# [Task input]
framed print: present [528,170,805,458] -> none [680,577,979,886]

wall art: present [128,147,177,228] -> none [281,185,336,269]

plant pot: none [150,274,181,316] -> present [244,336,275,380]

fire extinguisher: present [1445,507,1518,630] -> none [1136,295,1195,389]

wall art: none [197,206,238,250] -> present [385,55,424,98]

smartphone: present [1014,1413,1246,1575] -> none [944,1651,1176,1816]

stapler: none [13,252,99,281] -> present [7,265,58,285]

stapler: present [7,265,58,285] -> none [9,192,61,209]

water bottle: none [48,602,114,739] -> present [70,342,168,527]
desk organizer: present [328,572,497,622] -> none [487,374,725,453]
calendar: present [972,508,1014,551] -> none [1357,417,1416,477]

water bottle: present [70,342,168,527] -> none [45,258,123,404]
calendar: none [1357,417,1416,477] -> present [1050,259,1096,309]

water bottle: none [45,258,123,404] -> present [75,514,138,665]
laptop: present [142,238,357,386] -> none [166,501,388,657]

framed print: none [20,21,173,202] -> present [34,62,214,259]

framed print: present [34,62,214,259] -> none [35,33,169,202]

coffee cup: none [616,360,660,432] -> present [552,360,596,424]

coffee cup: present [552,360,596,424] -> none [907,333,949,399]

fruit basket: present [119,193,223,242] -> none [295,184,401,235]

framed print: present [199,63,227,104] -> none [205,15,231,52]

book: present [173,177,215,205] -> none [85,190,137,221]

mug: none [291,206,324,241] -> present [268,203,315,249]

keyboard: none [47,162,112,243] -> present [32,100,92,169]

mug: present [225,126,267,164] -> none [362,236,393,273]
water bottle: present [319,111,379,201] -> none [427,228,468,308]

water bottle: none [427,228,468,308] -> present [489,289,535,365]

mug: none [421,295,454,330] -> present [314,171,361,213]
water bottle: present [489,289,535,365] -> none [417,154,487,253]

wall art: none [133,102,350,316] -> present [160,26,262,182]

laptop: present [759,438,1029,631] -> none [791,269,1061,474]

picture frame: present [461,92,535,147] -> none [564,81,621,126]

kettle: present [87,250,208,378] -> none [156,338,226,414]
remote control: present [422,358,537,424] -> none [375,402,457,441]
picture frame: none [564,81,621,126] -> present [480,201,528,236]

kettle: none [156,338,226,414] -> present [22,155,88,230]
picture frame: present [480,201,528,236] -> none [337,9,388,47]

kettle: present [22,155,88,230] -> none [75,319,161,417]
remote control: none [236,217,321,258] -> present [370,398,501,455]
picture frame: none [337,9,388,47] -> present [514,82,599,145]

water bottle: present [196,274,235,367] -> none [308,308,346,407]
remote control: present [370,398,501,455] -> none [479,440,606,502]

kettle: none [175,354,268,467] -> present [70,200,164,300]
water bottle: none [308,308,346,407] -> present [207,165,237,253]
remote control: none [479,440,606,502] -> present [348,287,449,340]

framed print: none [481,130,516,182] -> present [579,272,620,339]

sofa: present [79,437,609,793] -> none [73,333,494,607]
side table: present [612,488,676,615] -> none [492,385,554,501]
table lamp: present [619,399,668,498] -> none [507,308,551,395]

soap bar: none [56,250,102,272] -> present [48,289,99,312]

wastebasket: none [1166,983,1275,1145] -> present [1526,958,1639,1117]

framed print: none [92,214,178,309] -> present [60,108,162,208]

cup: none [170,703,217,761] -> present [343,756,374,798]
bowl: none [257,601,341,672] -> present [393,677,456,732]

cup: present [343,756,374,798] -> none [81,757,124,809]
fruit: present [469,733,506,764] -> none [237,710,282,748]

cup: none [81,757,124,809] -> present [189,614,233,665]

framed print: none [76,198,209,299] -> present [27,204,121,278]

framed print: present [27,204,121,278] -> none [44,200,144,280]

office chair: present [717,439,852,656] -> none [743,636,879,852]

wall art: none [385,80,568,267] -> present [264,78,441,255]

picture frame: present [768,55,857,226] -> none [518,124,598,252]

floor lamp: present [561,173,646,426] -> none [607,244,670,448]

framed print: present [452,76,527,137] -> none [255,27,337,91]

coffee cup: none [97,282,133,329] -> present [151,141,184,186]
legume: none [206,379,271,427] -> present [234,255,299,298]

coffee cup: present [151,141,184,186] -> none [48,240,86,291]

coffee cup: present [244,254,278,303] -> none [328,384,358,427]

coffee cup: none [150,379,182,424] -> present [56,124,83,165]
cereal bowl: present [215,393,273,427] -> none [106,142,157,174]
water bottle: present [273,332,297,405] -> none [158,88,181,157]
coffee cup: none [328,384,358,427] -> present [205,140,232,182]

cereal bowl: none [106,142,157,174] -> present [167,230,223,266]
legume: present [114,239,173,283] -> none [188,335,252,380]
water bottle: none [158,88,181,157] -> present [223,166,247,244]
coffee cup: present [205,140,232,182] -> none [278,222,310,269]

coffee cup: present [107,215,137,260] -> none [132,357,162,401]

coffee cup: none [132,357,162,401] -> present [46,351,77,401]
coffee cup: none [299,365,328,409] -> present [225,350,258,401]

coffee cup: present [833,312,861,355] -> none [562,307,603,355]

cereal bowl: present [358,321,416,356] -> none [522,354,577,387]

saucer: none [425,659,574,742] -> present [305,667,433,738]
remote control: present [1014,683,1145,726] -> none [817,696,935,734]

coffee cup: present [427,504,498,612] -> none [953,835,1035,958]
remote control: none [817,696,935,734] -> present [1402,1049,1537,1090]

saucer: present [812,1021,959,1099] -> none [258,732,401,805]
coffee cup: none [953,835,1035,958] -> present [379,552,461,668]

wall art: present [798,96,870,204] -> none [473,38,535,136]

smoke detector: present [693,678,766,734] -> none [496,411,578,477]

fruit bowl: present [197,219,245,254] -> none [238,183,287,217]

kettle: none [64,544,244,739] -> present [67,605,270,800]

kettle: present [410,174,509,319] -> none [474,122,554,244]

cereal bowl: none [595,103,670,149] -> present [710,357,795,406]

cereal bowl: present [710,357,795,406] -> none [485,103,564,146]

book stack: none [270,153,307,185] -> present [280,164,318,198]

# [What is needed]
Reproduce every record word for word.

# [Written answer]
framed print: present [528,170,805,458] -> none [680,577,979,886]

wall art: present [128,147,177,228] -> none [281,185,336,269]

plant pot: none [150,274,181,316] -> present [244,336,275,380]

fire extinguisher: present [1445,507,1518,630] -> none [1136,295,1195,389]

wall art: none [197,206,238,250] -> present [385,55,424,98]

smartphone: present [1014,1413,1246,1575] -> none [944,1651,1176,1816]

stapler: none [13,252,99,281] -> present [7,265,58,285]

stapler: present [7,265,58,285] -> none [9,192,61,209]

water bottle: none [48,602,114,739] -> present [70,342,168,527]
desk organizer: present [328,572,497,622] -> none [487,374,725,453]
calendar: present [972,508,1014,551] -> none [1357,417,1416,477]

water bottle: present [70,342,168,527] -> none [45,258,123,404]
calendar: none [1357,417,1416,477] -> present [1050,259,1096,309]

water bottle: none [45,258,123,404] -> present [75,514,138,665]
laptop: present [142,238,357,386] -> none [166,501,388,657]

framed print: none [20,21,173,202] -> present [34,62,214,259]

framed print: present [34,62,214,259] -> none [35,33,169,202]

coffee cup: none [616,360,660,432] -> present [552,360,596,424]

coffee cup: present [552,360,596,424] -> none [907,333,949,399]

fruit basket: present [119,193,223,242] -> none [295,184,401,235]

framed print: present [199,63,227,104] -> none [205,15,231,52]

book: present [173,177,215,205] -> none [85,190,137,221]

mug: none [291,206,324,241] -> present [268,203,315,249]

keyboard: none [47,162,112,243] -> present [32,100,92,169]

mug: present [225,126,267,164] -> none [362,236,393,273]
water bottle: present [319,111,379,201] -> none [427,228,468,308]

water bottle: none [427,228,468,308] -> present [489,289,535,365]

mug: none [421,295,454,330] -> present [314,171,361,213]
water bottle: present [489,289,535,365] -> none [417,154,487,253]

wall art: none [133,102,350,316] -> present [160,26,262,182]

laptop: present [759,438,1029,631] -> none [791,269,1061,474]

picture frame: present [461,92,535,147] -> none [564,81,621,126]

kettle: present [87,250,208,378] -> none [156,338,226,414]
remote control: present [422,358,537,424] -> none [375,402,457,441]
picture frame: none [564,81,621,126] -> present [480,201,528,236]

kettle: none [156,338,226,414] -> present [22,155,88,230]
picture frame: present [480,201,528,236] -> none [337,9,388,47]

kettle: present [22,155,88,230] -> none [75,319,161,417]
remote control: none [236,217,321,258] -> present [370,398,501,455]
picture frame: none [337,9,388,47] -> present [514,82,599,145]

water bottle: present [196,274,235,367] -> none [308,308,346,407]
remote control: present [370,398,501,455] -> none [479,440,606,502]

kettle: none [175,354,268,467] -> present [70,200,164,300]
water bottle: none [308,308,346,407] -> present [207,165,237,253]
remote control: none [479,440,606,502] -> present [348,287,449,340]

framed print: none [481,130,516,182] -> present [579,272,620,339]

sofa: present [79,437,609,793] -> none [73,333,494,607]
side table: present [612,488,676,615] -> none [492,385,554,501]
table lamp: present [619,399,668,498] -> none [507,308,551,395]

soap bar: none [56,250,102,272] -> present [48,289,99,312]

wastebasket: none [1166,983,1275,1145] -> present [1526,958,1639,1117]

framed print: none [92,214,178,309] -> present [60,108,162,208]

cup: none [170,703,217,761] -> present [343,756,374,798]
bowl: none [257,601,341,672] -> present [393,677,456,732]

cup: present [343,756,374,798] -> none [81,757,124,809]
fruit: present [469,733,506,764] -> none [237,710,282,748]

cup: none [81,757,124,809] -> present [189,614,233,665]

framed print: none [76,198,209,299] -> present [27,204,121,278]

framed print: present [27,204,121,278] -> none [44,200,144,280]

office chair: present [717,439,852,656] -> none [743,636,879,852]

wall art: none [385,80,568,267] -> present [264,78,441,255]

picture frame: present [768,55,857,226] -> none [518,124,598,252]

floor lamp: present [561,173,646,426] -> none [607,244,670,448]

framed print: present [452,76,527,137] -> none [255,27,337,91]

coffee cup: none [97,282,133,329] -> present [151,141,184,186]
legume: none [206,379,271,427] -> present [234,255,299,298]

coffee cup: present [151,141,184,186] -> none [48,240,86,291]

coffee cup: present [244,254,278,303] -> none [328,384,358,427]

coffee cup: none [150,379,182,424] -> present [56,124,83,165]
cereal bowl: present [215,393,273,427] -> none [106,142,157,174]
water bottle: present [273,332,297,405] -> none [158,88,181,157]
coffee cup: none [328,384,358,427] -> present [205,140,232,182]

cereal bowl: none [106,142,157,174] -> present [167,230,223,266]
legume: present [114,239,173,283] -> none [188,335,252,380]
water bottle: none [158,88,181,157] -> present [223,166,247,244]
coffee cup: present [205,140,232,182] -> none [278,222,310,269]

coffee cup: present [107,215,137,260] -> none [132,357,162,401]

coffee cup: none [132,357,162,401] -> present [46,351,77,401]
coffee cup: none [299,365,328,409] -> present [225,350,258,401]

coffee cup: present [833,312,861,355] -> none [562,307,603,355]

cereal bowl: present [358,321,416,356] -> none [522,354,577,387]

saucer: none [425,659,574,742] -> present [305,667,433,738]
remote control: present [1014,683,1145,726] -> none [817,696,935,734]

coffee cup: present [427,504,498,612] -> none [953,835,1035,958]
remote control: none [817,696,935,734] -> present [1402,1049,1537,1090]

saucer: present [812,1021,959,1099] -> none [258,732,401,805]
coffee cup: none [953,835,1035,958] -> present [379,552,461,668]

wall art: present [798,96,870,204] -> none [473,38,535,136]

smoke detector: present [693,678,766,734] -> none [496,411,578,477]

fruit bowl: present [197,219,245,254] -> none [238,183,287,217]

kettle: none [64,544,244,739] -> present [67,605,270,800]

kettle: present [410,174,509,319] -> none [474,122,554,244]

cereal bowl: none [595,103,670,149] -> present [710,357,795,406]

cereal bowl: present [710,357,795,406] -> none [485,103,564,146]

book stack: none [270,153,307,185] -> present [280,164,318,198]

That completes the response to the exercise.